Recently, I've filed complaints against UOP with the consumer advocate of the local CARE Council and pleaded with the council to reassess its contracts with and funding to the university.

There is need for an advance general dentistry clinic for ageing longterm HIV survivors, one that delivers actual services in less time and stress. The HIV negative UOP administrators don't understand the many other medical appointments and other demands on our time we survivors have and how the university's governance of the HIV services is a barrier to quick and expert care.

Thanks to my complaints to the school's administration, which has no general patient nor HIV-specific advisory councils, and CARE Council, the university is hosting a one-hour morning forum starting at 10 AM on Thursday, June 2 at their campus located at 155 5th Street near Mission.

This is an historic development in that UOP has failed to ever hold such a meeting.
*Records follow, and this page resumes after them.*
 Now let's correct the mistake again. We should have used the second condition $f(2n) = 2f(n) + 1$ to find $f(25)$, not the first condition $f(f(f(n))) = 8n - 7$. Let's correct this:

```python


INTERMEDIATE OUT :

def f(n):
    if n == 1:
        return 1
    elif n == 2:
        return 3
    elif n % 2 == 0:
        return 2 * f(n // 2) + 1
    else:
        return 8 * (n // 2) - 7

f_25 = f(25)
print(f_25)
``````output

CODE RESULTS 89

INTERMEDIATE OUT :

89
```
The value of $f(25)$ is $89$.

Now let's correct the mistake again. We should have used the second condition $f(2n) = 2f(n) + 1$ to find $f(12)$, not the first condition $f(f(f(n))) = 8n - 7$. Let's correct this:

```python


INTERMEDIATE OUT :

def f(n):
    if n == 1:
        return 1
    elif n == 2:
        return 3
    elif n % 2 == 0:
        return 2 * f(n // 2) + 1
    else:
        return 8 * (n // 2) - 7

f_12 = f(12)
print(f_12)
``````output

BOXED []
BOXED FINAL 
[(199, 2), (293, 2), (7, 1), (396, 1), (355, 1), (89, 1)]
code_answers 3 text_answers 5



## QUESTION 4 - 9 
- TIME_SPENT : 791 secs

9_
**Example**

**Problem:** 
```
While nothing is said in their outreach flier about come talk to them about better delivery of HIV dental care that puts pozzies' need first and students' teaching second, I will bring up this and other ideas to protect the oral wellness of myself and other AIDS survivors.
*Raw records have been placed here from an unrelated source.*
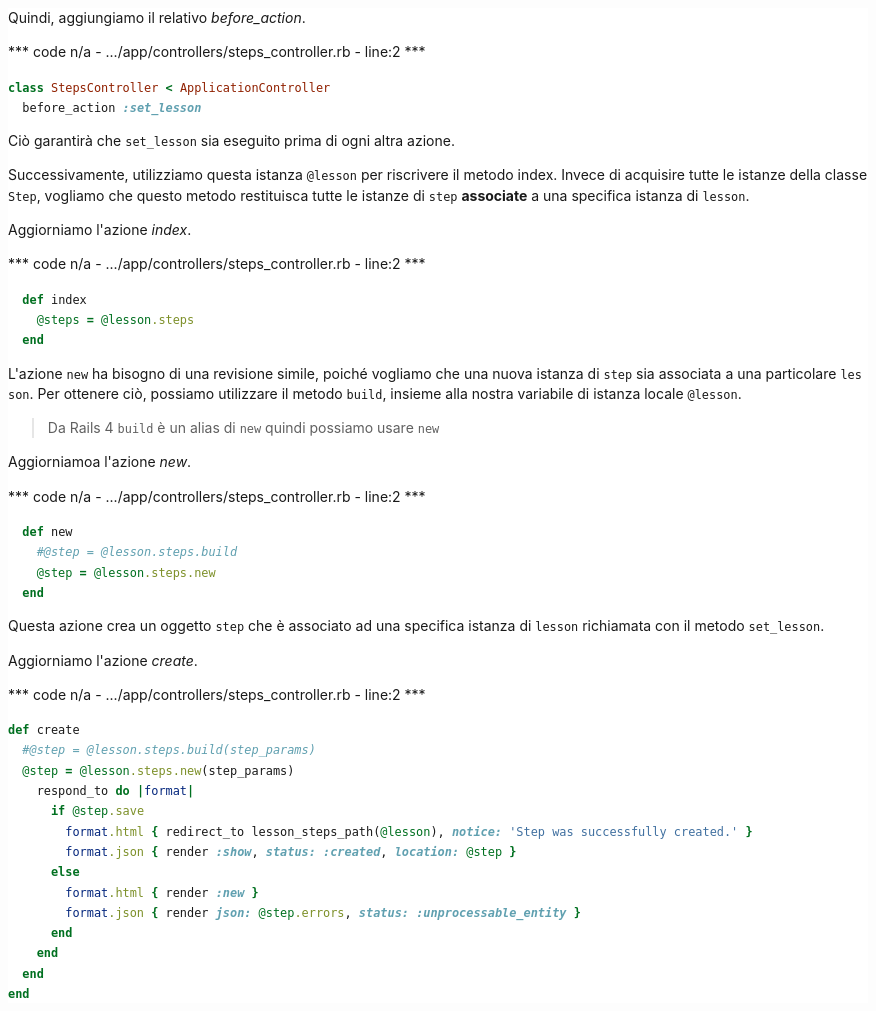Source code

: Quindi, aggiungiamo il relativo *before_action*.

*** code n/a - .../app/controllers/steps_controller.rb - line:2 ***

```ruby
class StepsController < ApplicationController
  before_action :set_lesson
```

Ciò garantirà che `set_lesson` sia eseguito prima di ogni altra azione.

Successivamente, utilizziamo questa istanza `@lesson` per riscrivere il metodo index. Invece di acquisire tutte le istanze della classe `Step`, vogliamo che questo metodo restituisca tutte le istanze di `step` **associate** a una specifica istanza di `lesson`.

Aggiorniamo l'azione *index*.

*** code n/a - .../app/controllers/steps_controller.rb - line:2 ***

```ruby
  def index
    @steps = @lesson.steps
  end
```

L'azione `new` ha bisogno di una revisione simile, poiché vogliamo che una nuova istanza di `step` sia associata a una particolare `lesson`. Per ottenere ciò, possiamo utilizzare il metodo `build`, insieme alla nostra variabile di istanza locale `@lesson`.

> Da Rails 4 `build` è un alias di `new` quindi possiamo usare `new`

Aggiorniamoa l'azione *new*.

*** code n/a - .../app/controllers/steps_controller.rb - line:2 ***

```ruby
  def new
    #@step = @lesson.steps.build
    @step = @lesson.steps.new
  end
```

Questa azione crea un oggetto `step` che è associato ad una specifica istanza di `lesson` richiamata con il metodo `set_lesson`.


Aggiorniamo l'azione *create*.

*** code n/a - .../app/controllers/steps_controller.rb - line:2 ***

```ruby
def create
  #@step = @lesson.steps.build(step_params)
  @step = @lesson.steps.new(step_params)
    respond_to do |format|
      if @step.save
        format.html { redirect_to lesson_steps_path(@lesson), notice: 'Step was successfully created.' }
        format.json { render :show, status: :created, location: @step }
      else
        format.html { render :new }
        format.json { render json: @step.errors, status: :unprocessable_entity }
      end
    end
  end
end
```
For all the talk we hear in San Francisco in the past few years about honoring and caring for HIV poz men and women over 50 years of age, when it comes to dental care our needs have not been a priority. This needs to change.

Here's a message from another longtermer who will be at the June 2 meeting, echoing the same problems many pozzies deal with at UOP:

"I have many issues with UOP as well. I have to beg to get in for a temp fix on a partial and can't get my student dentist to make appts for a permanent solution. Started in Nov, two temp repairs, promises of an additional student to take my case but no calls, no appts. And three hours is a given for every appt. Just a simple teeth cleaning can take three appts over 6-8 weeks due to their schedules. Small problems become big problems while you wait for a treatment plan and the appts to address them. Thanks for taking this on. I've been frustrated for years, with only brief successes with UOP."

1 comment:

Unknown said...

I went to the Forum. I stressed to the Director of the CARE program that we need an Advanced General Dentistry Clinic AGAIN ( we use to have one in SF). He said the dental school has one in Union City. I stressed the problems with having dentistry in the general student population. He said he is considering reopening the AGD clinic in SF again, not just for HIV patients, but patients with other disease (cancer, etc.) have problems with long appointments, and long treatment plans.
When I agreed to be transferred from the general student population to the now closed AGD clinic 10+ years ago they made me sign a paper that if the AGD clinic closed then I would no longer be allowed treatment at the school. When it did close the school tried to kick me out. And I and others like you Michael raised hell and they allowed us to be reassigned to the general student dentist population.
DO YOU KNOW WHETHER THE AGD CLINIC WILL REOPEN? OR GTHE PROGRESS OF THE DECISION?